Uitspraak
RECHTBANK ROTTERDAM
1..Het verloop van de procedure
2..De vaststaande feiten
3..De procedure in conventie
4..De procedure in reconventie
5..De beoordeling
6..De beslissing
:
Rechtbank Rotterdam
In deze zaak, die zich afspeelt in het kort geding, vordert [persoon A], een leerkracht, dat zij wordt toegelaten tot haar werkzaamheden op de basisschool [naam school 1]. [persoon A] is sinds 30 november 1994 in dienst bij de stichting BOOR, die openbaar (speciaal) basisonderwijs verzorgt in Rotterdam. De werkgever, BOOR, heeft [persoon A] in het verleden onderworpen aan een verbetertraject vanwege tekortschietende didactische kwaliteiten. Dit verbetertraject zou plaatsvinden op de opleidingsschool [naam school 2]. [persoon A] is van mening dat de overplaatsing naar [naam school 2] onterecht is en dat zij op haar vaste standplaats [naam school 1] moet worden geplaatst.

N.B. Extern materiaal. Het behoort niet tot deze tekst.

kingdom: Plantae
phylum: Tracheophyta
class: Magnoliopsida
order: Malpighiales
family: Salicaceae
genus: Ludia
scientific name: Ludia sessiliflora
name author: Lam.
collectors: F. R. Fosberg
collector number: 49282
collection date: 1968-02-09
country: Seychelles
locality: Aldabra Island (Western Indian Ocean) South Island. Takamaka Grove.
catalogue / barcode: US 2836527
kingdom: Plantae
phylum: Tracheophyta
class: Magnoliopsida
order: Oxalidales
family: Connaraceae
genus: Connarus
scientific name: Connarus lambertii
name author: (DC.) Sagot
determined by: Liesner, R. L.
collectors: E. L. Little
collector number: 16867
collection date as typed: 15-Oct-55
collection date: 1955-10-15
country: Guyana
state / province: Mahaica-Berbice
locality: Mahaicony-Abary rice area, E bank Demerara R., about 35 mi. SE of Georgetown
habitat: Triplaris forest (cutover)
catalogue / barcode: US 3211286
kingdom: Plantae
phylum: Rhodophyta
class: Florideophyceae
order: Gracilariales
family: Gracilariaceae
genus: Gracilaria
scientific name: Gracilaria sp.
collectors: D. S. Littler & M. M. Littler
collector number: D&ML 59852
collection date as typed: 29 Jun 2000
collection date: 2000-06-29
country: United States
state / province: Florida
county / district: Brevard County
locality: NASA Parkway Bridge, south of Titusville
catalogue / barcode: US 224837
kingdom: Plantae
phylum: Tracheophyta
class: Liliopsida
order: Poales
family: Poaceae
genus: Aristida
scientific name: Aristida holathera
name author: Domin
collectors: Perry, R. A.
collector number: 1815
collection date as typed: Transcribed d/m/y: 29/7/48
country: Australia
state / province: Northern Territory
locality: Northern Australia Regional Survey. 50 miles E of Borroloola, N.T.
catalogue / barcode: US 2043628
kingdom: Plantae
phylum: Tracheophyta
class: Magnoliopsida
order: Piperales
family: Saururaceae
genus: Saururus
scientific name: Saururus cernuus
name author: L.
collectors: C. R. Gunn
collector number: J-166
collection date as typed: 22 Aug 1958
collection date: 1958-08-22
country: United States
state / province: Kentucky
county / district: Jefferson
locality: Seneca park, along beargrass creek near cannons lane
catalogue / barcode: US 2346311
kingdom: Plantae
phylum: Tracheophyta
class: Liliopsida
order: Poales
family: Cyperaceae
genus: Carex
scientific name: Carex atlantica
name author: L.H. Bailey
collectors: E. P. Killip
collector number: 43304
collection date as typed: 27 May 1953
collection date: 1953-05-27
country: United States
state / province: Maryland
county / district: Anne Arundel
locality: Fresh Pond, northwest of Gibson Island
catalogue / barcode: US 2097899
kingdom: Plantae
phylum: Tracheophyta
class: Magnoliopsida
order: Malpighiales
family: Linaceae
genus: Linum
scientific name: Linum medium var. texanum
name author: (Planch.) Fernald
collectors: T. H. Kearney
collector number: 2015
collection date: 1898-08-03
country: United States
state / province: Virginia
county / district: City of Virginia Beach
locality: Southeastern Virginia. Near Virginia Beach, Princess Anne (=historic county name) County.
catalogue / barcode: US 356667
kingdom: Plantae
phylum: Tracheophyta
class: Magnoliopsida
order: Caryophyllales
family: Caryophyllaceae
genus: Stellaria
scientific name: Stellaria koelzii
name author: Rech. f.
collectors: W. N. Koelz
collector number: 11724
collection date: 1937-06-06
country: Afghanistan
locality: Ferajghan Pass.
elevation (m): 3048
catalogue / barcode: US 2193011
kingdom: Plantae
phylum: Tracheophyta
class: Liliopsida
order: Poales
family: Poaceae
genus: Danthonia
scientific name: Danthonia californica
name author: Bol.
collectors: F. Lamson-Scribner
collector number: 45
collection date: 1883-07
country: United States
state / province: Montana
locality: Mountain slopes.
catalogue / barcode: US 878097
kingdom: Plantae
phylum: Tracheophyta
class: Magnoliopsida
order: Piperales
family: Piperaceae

De kantonrechter heeft de procedure op 20 december 2021 behandeld. De rechter oordeelt dat de bestuursrechter eerder heeft vastgesteld dat BOOR voldoende aannemelijk heeft gemaakt dat [persoon A] een verbetertraject moet volgen. De kantonrechter concludeert dat de vordering van [persoon A] om haar toe te laten tot de werkzaamheden op [naam school 1] moet worden afgewezen, omdat de beslissing van de bestuursrechter gezag van gewijsde heeft. Dit betekent dat de eerdere uitspraak bindend is en dat [persoon A] haar werkzaamheden moet hervatten op [naam school 2].
De vordering van BOOR in reconventie, waarin zij vraagt om [persoon A] te verplichten om het ontwikkeltraject op [naam school 2] te doorlopen, wordt toegewezen. De kantonrechter oordeelt dat BOOR voldoende redenen heeft om [persoon A] op [naam school 2] te plaatsen en dat dit in het belang van de leerkracht is. De kosten van de procedure worden voor een deel aan [persoon A] opgelegd, omdat zij in het ongelijk is gesteld.